32. Buffalo Sabres (+20000)
Their best player doesn’t want to play there. He’s no longer the captain. I’d need about 5000-1 odds to take the Sabres to win the Cup.
NHL Betting FAQ
How Do You Bet on the Stanley Cup?
If you’re trying to bet on the Cup winner before or during the season, you can use any sportsbook. Just find their NHL tab, then “Futures”, and find your team. Each book may call it something different, like “Outright Winner.”
Here’s how it looks at PointsBet:
What Stanley Cup Bet Types Are Available?
Sportsbooks have started offering more and more bet types across all events. You can bet the Cup winner, conference winners, exact Stanley Cup matchups, and more.

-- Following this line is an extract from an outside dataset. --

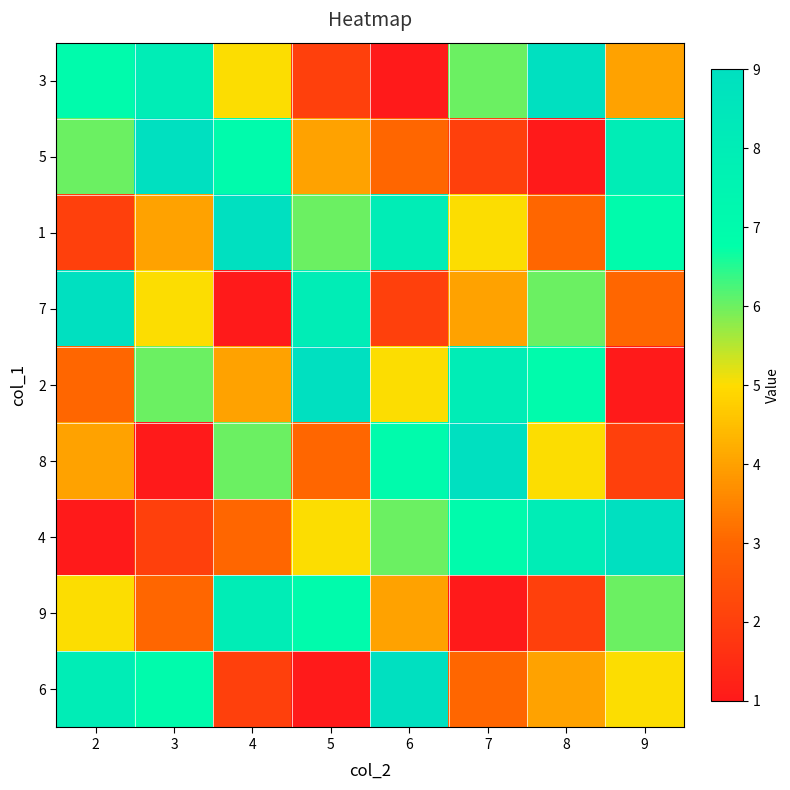

Which has a higher value, 6 or 8?

8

How Do Stanley Cup Futures Odds Work?
It’s simple — if the team you bet wins the Stanley Cup wins, your bet cashes. If not, you lose. Sportsbooks may give you an opportunity to cash out of your bet if your team advances and their odds shorten.
How Do You Read Stanley Cup Odds?
Like all other American odds. They’re centered around a $100 bet. So a $100 bet on the Avalanche at +500 would net you $500 in profit, plus your $100 back, if Colorado wins the Stanley Cup. If you bet $10, you’d win $50.
If you bet $100 on the Dallas Stars at +3000, you’d win $3,000.